Learning Objectives Intro to Legion - UCL/RCPSTrainingMaterials GitHub Wiki

Lession 1: Intro

What do we mean by a core and a node?
Why would we want to use multiple cores at once?
What is a serial program?
What is a threaded program and how does it communicate between threads?
What is an MPI program and how does it communicate between processes?
How does the design of the computer affect the sizes and types of programs you can run on it?

Explain the differences between serial, threaded and MPI programs and whether they can run across nodes.

How would you create a file and a directory tree on a Unix system?
How do you copy your data on to Legion?
If you are copying a large quantity of data, how would you do this more effectively?
What are the differences between home and Scratch?
Where is $TMPDIR and what is it for?
How do you retrieve data from $TMPDIR?

Create a text file inside a directory tree on Legion. (or should this be left to the shell course?)
Copy compressed data on to Legion from your local machine using login05.
Decompress the data into its final location.
Explain the different quotas and how flexible they are.
Explain the read/write accessibility to the different areas.
Understand that ~/Scratch is a shortcut to /scratch/scratch/$USER.
Explain the backup policy of the areas.
Explain the performance differences.
Explain why you would want to write to $TMPDIR.

Use module list to see the default modules.
Use module avail to see all the modules.
Load a module that has prerequisites and requires changes to the default modules.
Put a module load command in your .bashrc and start a new shell.
Start an X11 server on your local machine and run nedit on Legion.

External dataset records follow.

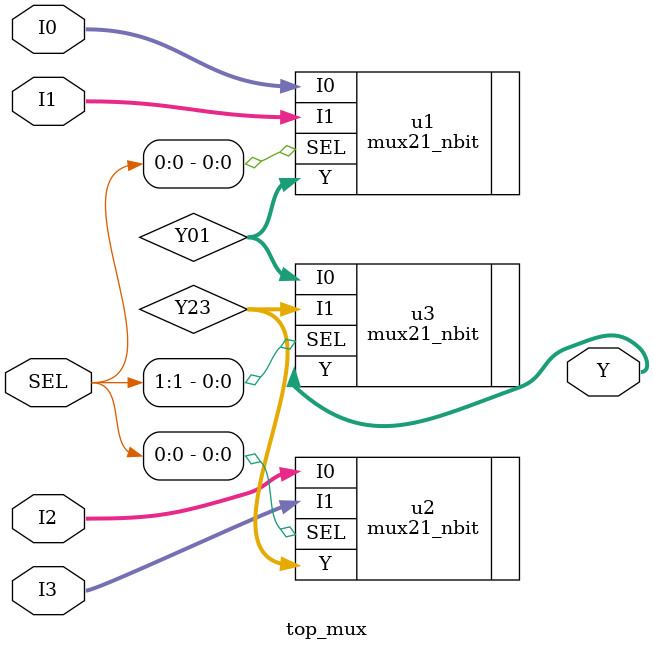
<source format=v>
module top_mux(I0, I1, I2, I3, SEL, Y);
    parameter Width = 2;
    input [Width-1:0] I0, I1, I2, I3;
    input [1:0] SEL;
    output [Width-1:0] Y;

    wire [Width-1:0] Y01, Y23;

mux21_nbit #(Width) u1 (.I0(I0), .I1(I1), .SEL(SEL[0]), .Y(Y01));

mux21_nbit #(Width) u2 (.I0(I2), .I1(I3), .SEL(SEL[0]), .Y(Y23));

//mux21_nbit #(Width) u3 (.I0(Y01), .I1(Y23), .SEL(SEL[1]), .Y(Y));
mux21_nbit u3 (.I0(Y01), .I1(Y23), .SEL(SEL[1]), .Y(Y));

defparam u3.N=Width;

endmodule

</source>
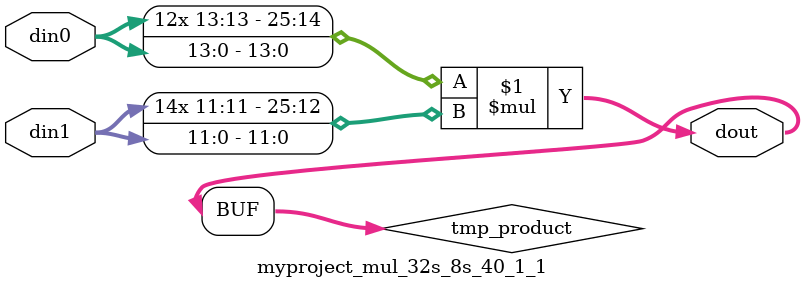
<source format=v>

`timescale 1 ns / 1 ps

  module myproject_mul_32s_8s_40_1_1(din0, din1, dout);
parameter ID = 1;
parameter NUM_STAGE = 0;
parameter din0_WIDTH = 14;
parameter din1_WIDTH = 12;
parameter dout_WIDTH = 26;

input [din0_WIDTH - 1 : 0] din0; 
input [din1_WIDTH - 1 : 0] din1; 
output [dout_WIDTH - 1 : 0] dout;

wire signed [dout_WIDTH - 1 : 0] tmp_product;













assign tmp_product = $signed(din0) * $signed(din1);








assign dout = tmp_product;







endmodule

</source>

Why do we have a scheduler and separate compute nodes?
How do you submit a job to the compute nodes?
What resources can you request?
What happens if you don't request a resource explicitly?
What is wallclock time? What happens if your job runs out?
Why must your job have a working directory in Scratch?
When can your job have two things you could refer to as "working directory" and how would you disambiguate between them? (Hint: cd $TMPDIR)
What are two ways to copy your data back from $TMPDIR and how do they differ?
How much memory is a job requesting 12 cores and mem=1G actually asking for?
How do you request a job that needs an MPI environment?
What are some different types of node that Legion contains?
How and when might you need to control what type of node your job runs on?
How can you check on the status of your job?
What does qw, r, Rq, Rr and Eqw mean?
How can you tell why a job is in Eqw state?
How do you delete a job?
How can you check on past jobs?

Explain that resources have to be assigned fairly to users.
Write and submit a simple jobscript that leaves some resources as default values.
Use qstat after submitting a job and qstat -j to see what resources you ended up requesting.
Write and submit a jobscript that specifies all resources appropriately.
Write and submit a jobscript that writes to $TMPDIR and copies data back. Understand that SGE's working directory and the working directory for the program you are running inside the script can be different.
Explain that #Local2Scratch happens outside wallclock time, while other copying methods (with or without tar) happen inside it but can be fully customised.
Explain the differences in hardware/intended use for some of Legion's nodes.
Explain why you might want to run on a specific node, and why this is usually unnecessary.
Explain what common qstat statuses mean.
Submit a given faulty jobscript and use qexplain to find out what was wrong.
Use qdel to delete a job.
Use jobhist after a job has ended.

In what circumstances might we remove a user's access to Legion?
What data may and may not be stored on Legion?
When can you use Research Data to back up your data?
If you need more resources than are available by default, what can you do?
If you need to share data on Legion between a group of researchers, how would you go about this?
If you have shared data stored in someone else's directory, whose quota does this affect?
If you have a problem, who should you contact?
Where can you find FAQs?
If your job is not working, what information should you ideally be able to give us?
What community resources are available for you to discuss programming or other problems?

Understand Legion's usage policies.
Understand that data you have responsibilities for under the Data Protection Act may not be stored on Legion.
Read Research Data T&C and see if it is useful for you.
Know that the CRAG will discuss additional resource requests and that ones for resources such as wallclock time or priority access must be well-justified and have defined limits.
Understand that data sharing is done by changing its permissions, and a group (often a Research Data group if one exists for the project) can be used.
Understand that quotas are based on file ownership, not where the files reside.
Know where to find help and how much you need to tell us so we can help you.
Know that the Research Programming Hub exists and has a Slack channel which complements but does not replace direct tickets to us.
Know the Technical Socials exist.
Know that regular drop in sessions are held.